▸ Work instruction
Say how many lines below have "pixels" in them, giving the number alone.

Start of Block

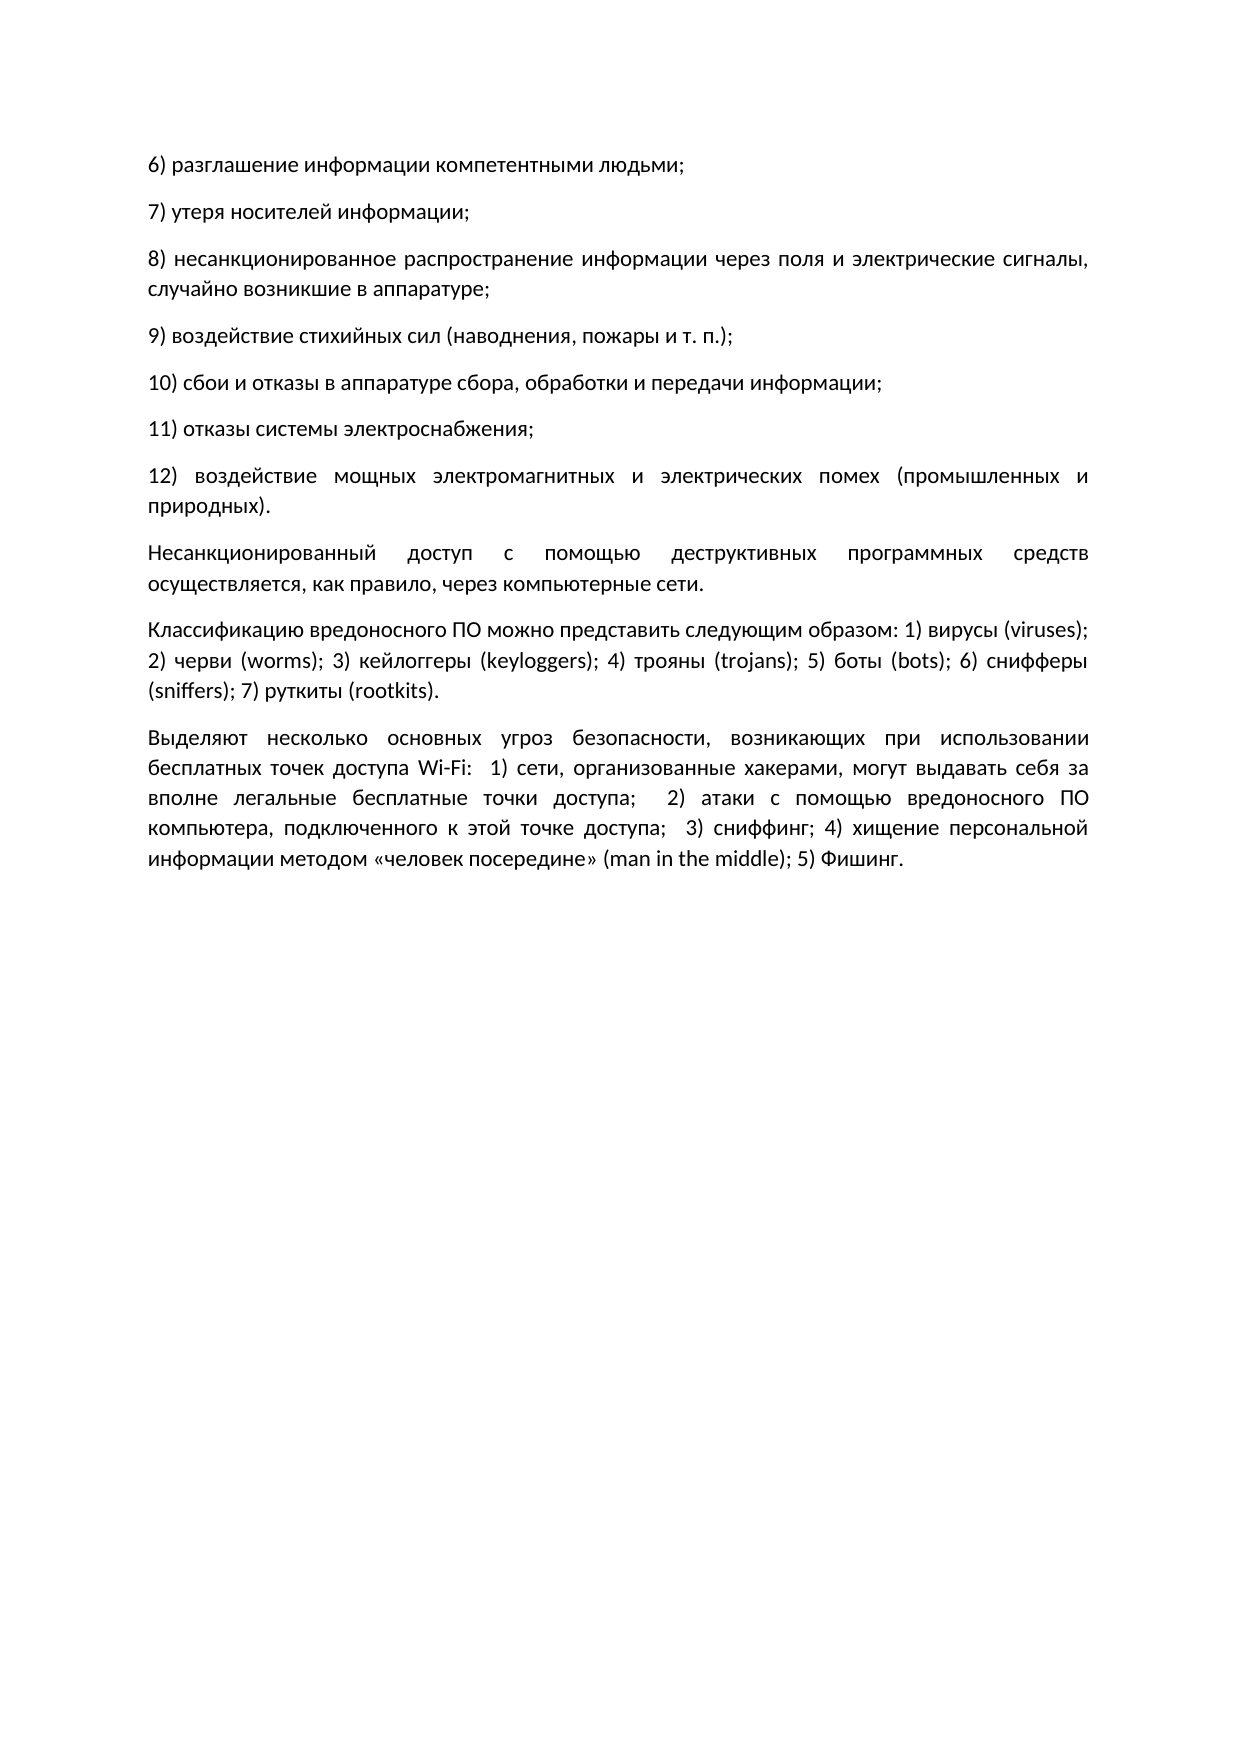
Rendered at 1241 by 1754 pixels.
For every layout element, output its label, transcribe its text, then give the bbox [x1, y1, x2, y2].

text 8) несанкционированное распространение информации через поля и электрические сигналы, случайно возникшие в аппаратуре; [148, 244, 1090, 302]
text 9) воздействие стихийных сил (наводнения, пожары и т. п.); [148, 321, 1090, 349]
text 10) сбои и отказы в аппаратуре сбора, обработки и передачи информации; [148, 368, 1090, 396]
text 7) утеря носителей информации; [148, 197, 1090, 225]
text 11) отказы системы электроснабжения; [148, 414, 1090, 443]
text Выделяют несколько основных угроз безопасности, возникающих при использовании бесплатных точек доступа Wi-Fi: 1) сети, организованные хакерами, могут выдавать себя за вполне легальные бесплатные точки доступа; 2) атаки с помощью вредоносного ПО компьютера, подключенного к этой точке доступа; 3) сниффинг; 4) хищение персональной информации методом «человек посередине» (man in the middle); 5) Фишинг. [148, 723, 1090, 872]
text Несанкционированный доступ с помощью деструктивных программных средств осуществляется, как правило, через компьютерные сети. [148, 538, 1090, 597]
text Классификацию вредоносного ПО можно представить следующим образом: 1) вирусы (viruses); 2) черви (worms); 3) кейлоггеры (keyloggers); 4) трояны (trojans); 5) боты (bots); 6) снифферы (sniffers); 7) руткиты (rootkits). [148, 616, 1090, 704]
text 6) разглашение информации компетентными людьми; [148, 150, 1090, 178]
text 12) воздействие мощных электромагнитных и электрических помех (промышленных и природных). [148, 461, 1090, 520]
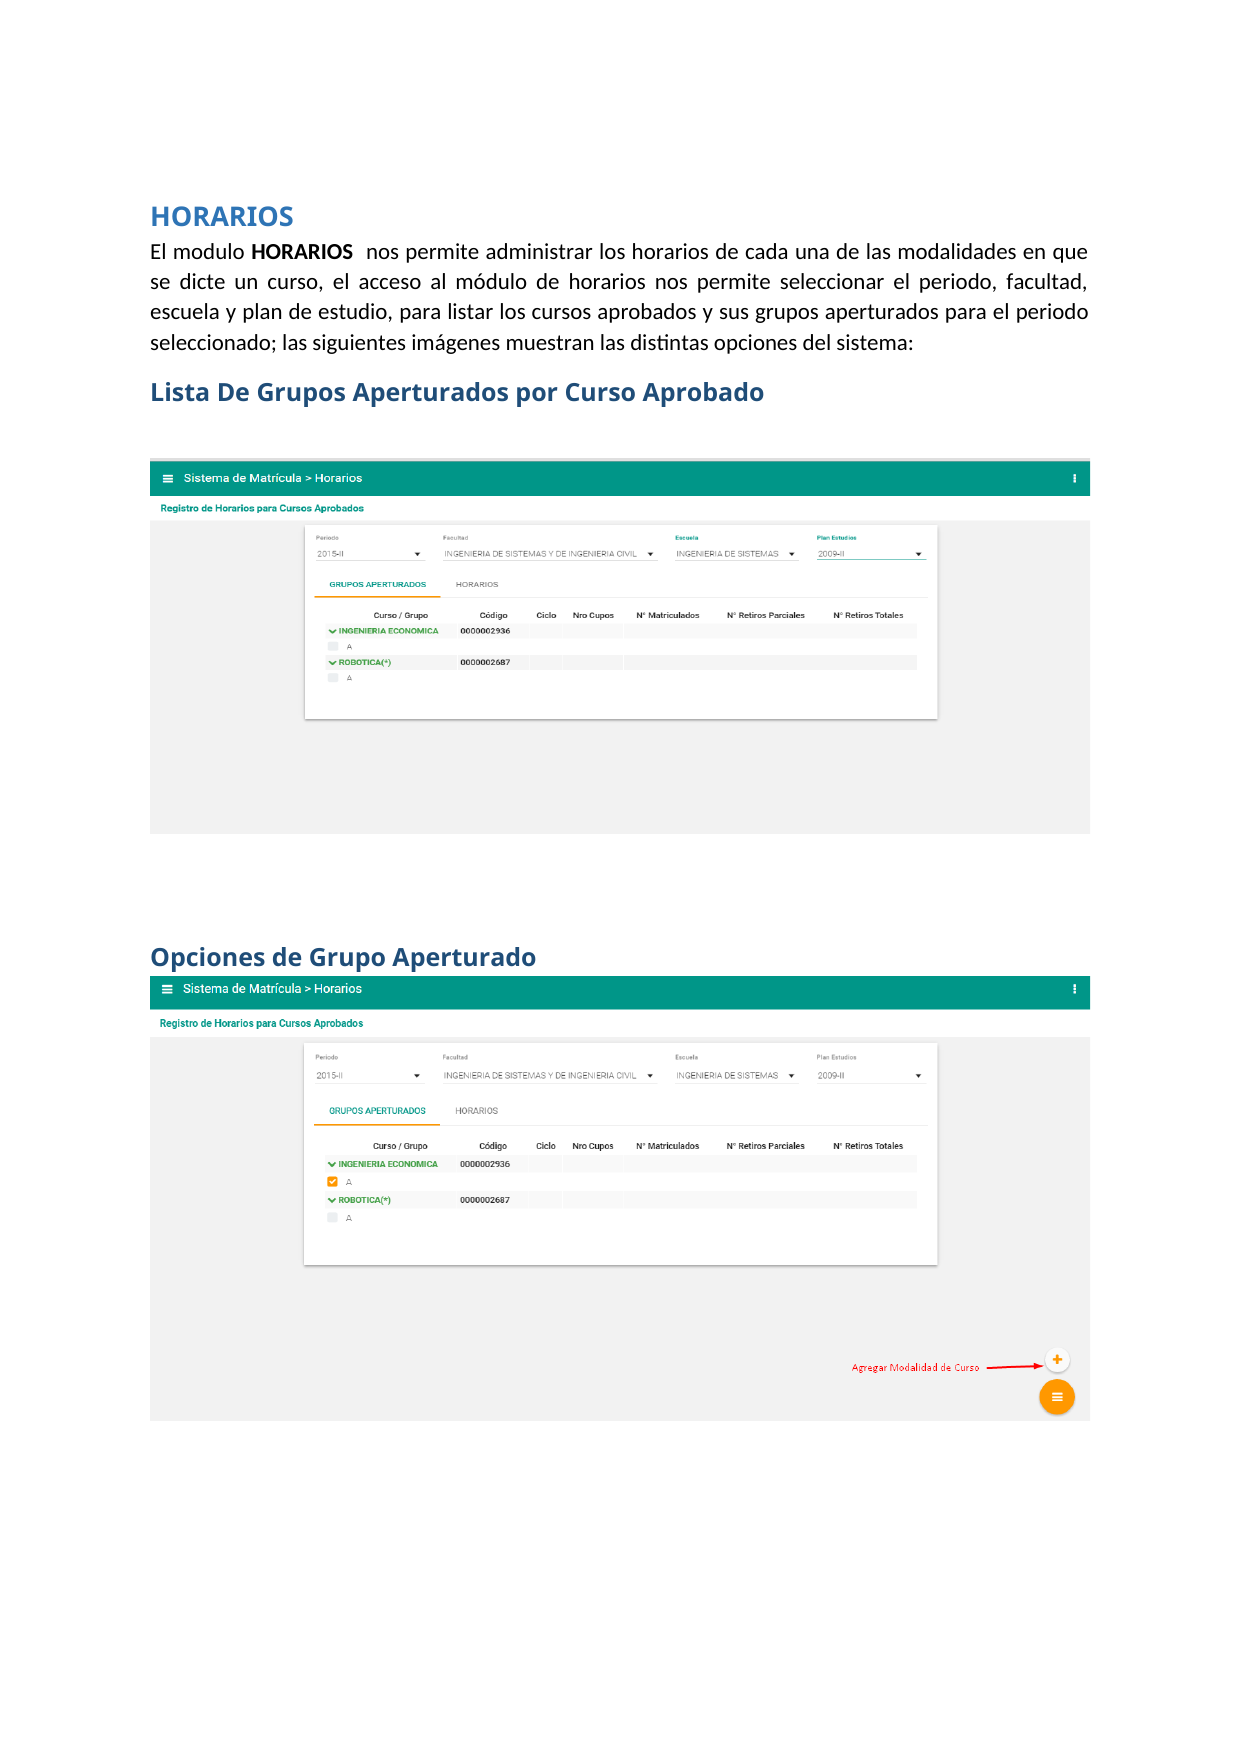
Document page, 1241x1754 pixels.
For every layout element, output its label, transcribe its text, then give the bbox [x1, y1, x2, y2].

text El modulo HORARIOS nos permite administrar los horarios de cada una de las modalidades en que se dicte un curso, el acceso al módulo de horarios nos permite seleccionar el periodo, facultad, escuela y plan de estudio, para listar los cursos aprobados y sus grupos aperturados para el periodo seleccionado; las siguientes imágenes muestran las distintas opciones del sistema: [150, 237, 1090, 356]
subtitle Lista De Grupos Aperturados por Curso Aprobado [150, 374, 1090, 408]
picture [150, 976, 1091, 1421]
subtitle HORARIOS [150, 197, 1090, 234]
picture [150, 458, 1091, 834]
subtitle Opciones de Grupo Aperturado [150, 940, 1090, 974]
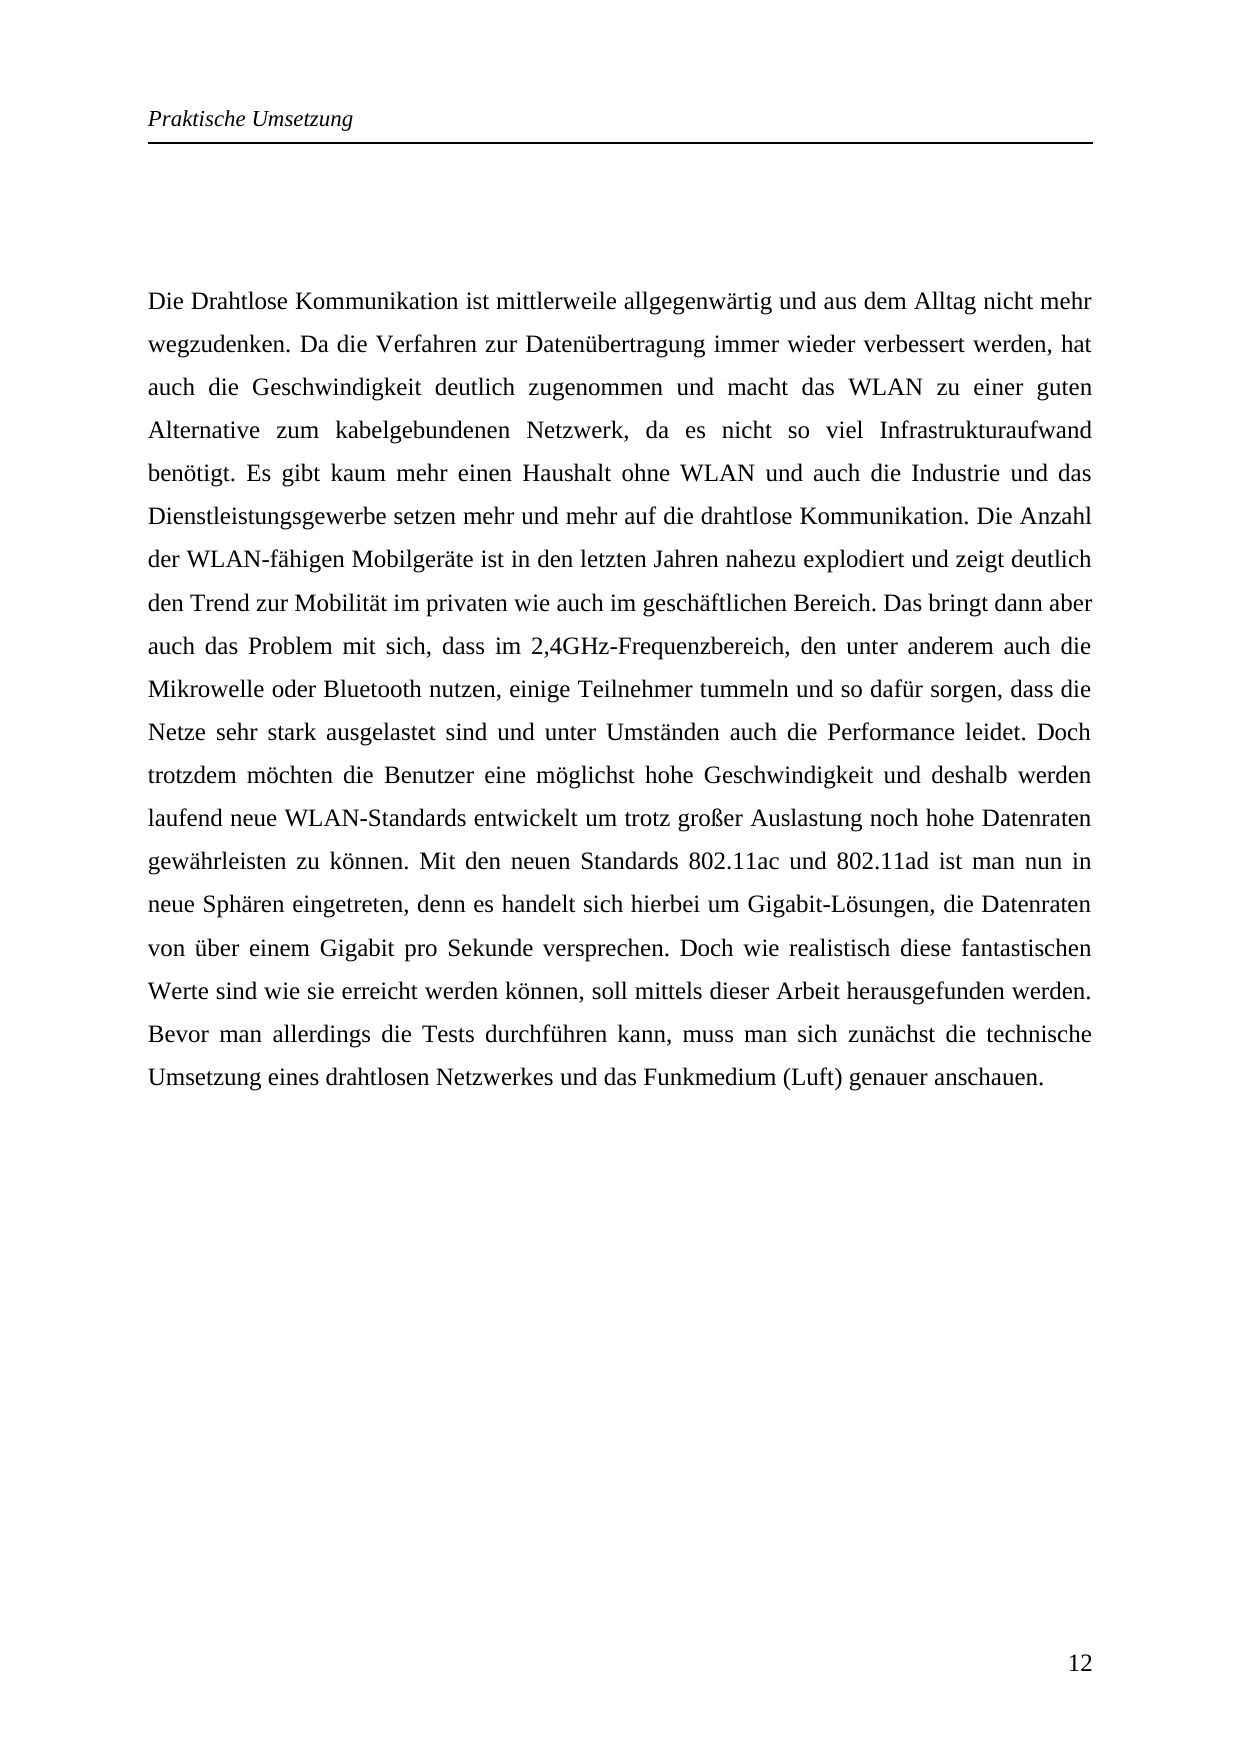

End of Block

▸ Result below
2